Action item A
Transcribe the records from their first line through the line containing "Rating (White)", inclusive, and omit the pictures.

Additionally, we know, for a fact, that if the USB cable used in the OS update/upgrade is not properly pinned-out, exactly as is the USB cable that comes with the phone, then the statistical likelihood that the OS update/upgrade will be successful goes precipitously down. Since many people have lost their original USB cable that came with the phone, and then replaced it with the cheapest aftermarket knock-off they could find on Amazon, the likelihood that they'll be trying the OS update/upgrade using an improperly-pinned-out cable is unnecessarily high... especially when simply buying a new Samsung brand USB cable intended for use on Galaxy-class/family phones, is so both easy and inexpensive.

We know those things, for a fact: an indisputable fact!

And so I am not out of line to point-out, here, that if one wants to somewhat-more-than-marginally improve the statistical probability of having a truly successful OS update/upgrade on one's Galaxy-class/family Android phone, then one must somewhat anally-retentively go through all of my steps, without missing a one. If they do, their copy of the updated/upgraded OS on their phone will be somewhat likely identical to what a tech at an AT&T Device Support Center could have achieved.

If they have issues then doing a factory reset to bring the phone back to a good state.

If they attempt an OS update/upgrade using KIES, and said update/upgrade completely (and I mean completely) fails (so that absolutely nothing of the new OS is present on the phone), then, yes, you're right. A simple factory reset will give a new starting point, and away the user can go. But just look at what you've written: A factory reset will fix the problem. My response to that is why introduce the possibility of a problem like that in the first place? Why not do the factory reset up-front, where it belongs, so that the phone is in a state that's identical to that on which the Samsung and AT&T engineers tested the OS update/upgrade in the first place? Not so doing, knowing the trials and tribulations it could head-off, is just stubborn for stubborn's sake!

But, if there's a problem mid-OS-upgrade/update, and said update/upgrade succeeds even only enough that the phone thinks that it's now using the new and updated OS, even if some of the old OS is still there, then all that doing a factory reset will do is set it back to that errantly hybridized OS version. In that case, only a trip to the AT&T Device Support Center will fix it, because the ROMs been only partially flashed, and so there's no longer a pristine OS of one version or the other on the phone to which to factory reset to! Why even risk that when all one has to do is do the factory reset immediately before doing the OS update/upgrade?

Data for this exercise
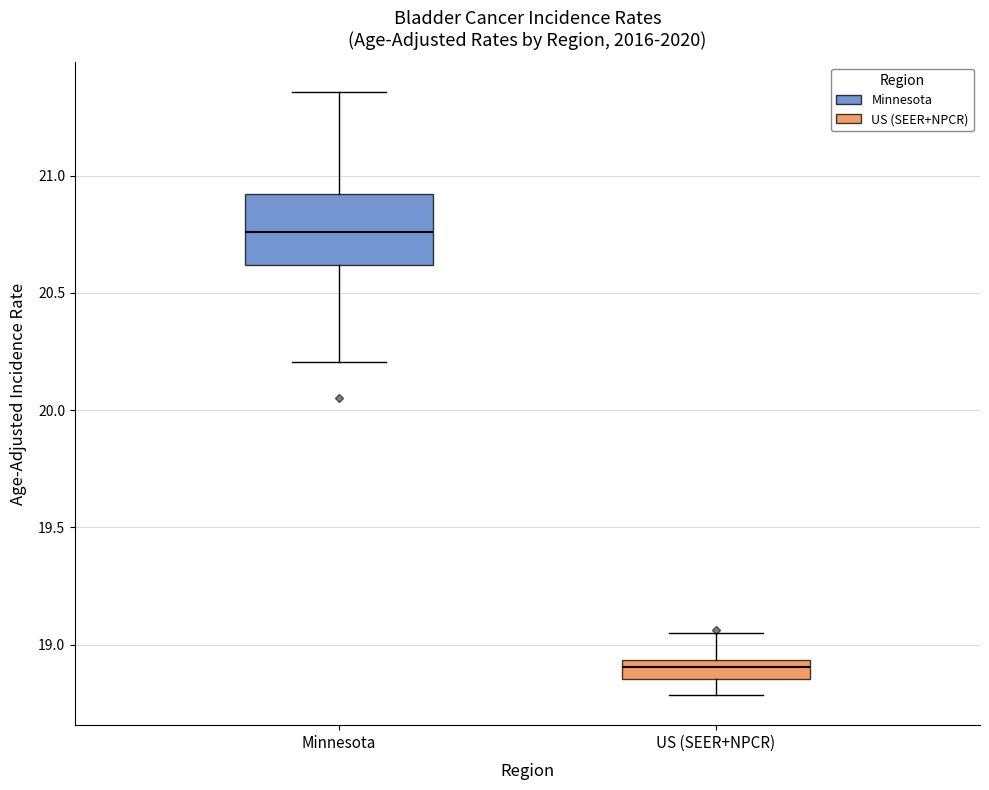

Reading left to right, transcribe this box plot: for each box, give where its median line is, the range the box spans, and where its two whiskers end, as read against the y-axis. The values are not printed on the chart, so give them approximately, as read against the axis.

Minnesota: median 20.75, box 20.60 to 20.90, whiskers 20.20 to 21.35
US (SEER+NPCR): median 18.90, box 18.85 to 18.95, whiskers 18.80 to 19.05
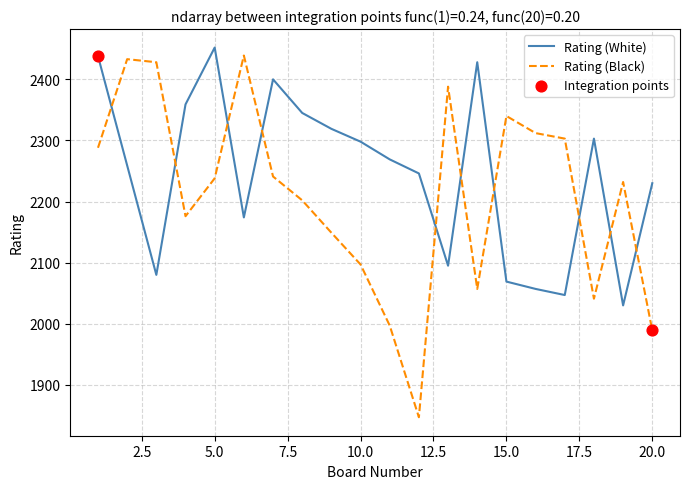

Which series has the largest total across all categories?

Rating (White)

Action item B
From the passage on phone OS updates, reproduce word for word the portion that begins at "Additionally, we know, for" and ends after "an indisputable fact!".

Response area A
Reading left to right, transcribe this box plot: for each box, give where its median line is, the range the box spans, and where its two whiskers end, as read against the y-axis. The values are not printed on the chart, so give them approximately, as read against the axis.

Minnesota: median 20.75, box 20.60 to 20.90, whiskers 20.20 to 21.35
US (SEER+NPCR): median 18.90, box 18.85 to 18.95, whiskers 18.80 to 19.05

Which series has the largest total across all categories?

Rating (White)

Response area B
Additionally, we know, for a fact, that if the USB cable used in the OS update/upgrade is not properly pinned-out, exactly as is the USB cable that comes with the phone, then the statistical likelihood that the OS update/upgrade will be successful goes precipitously down. Since many people have lost their original USB cable that came with the phone, and then replaced it with the cheapest aftermarket knock-off they could find on Amazon, the likelihood that they'll be trying the OS update/upgrade using an improperly-pinned-out cable is unnecessarily high... especially when simply buying a new Samsung brand USB cable intended for use on Galaxy-class/family phones, is so both easy and inexpensive.

We know those things, for a fact: an indisputable fact!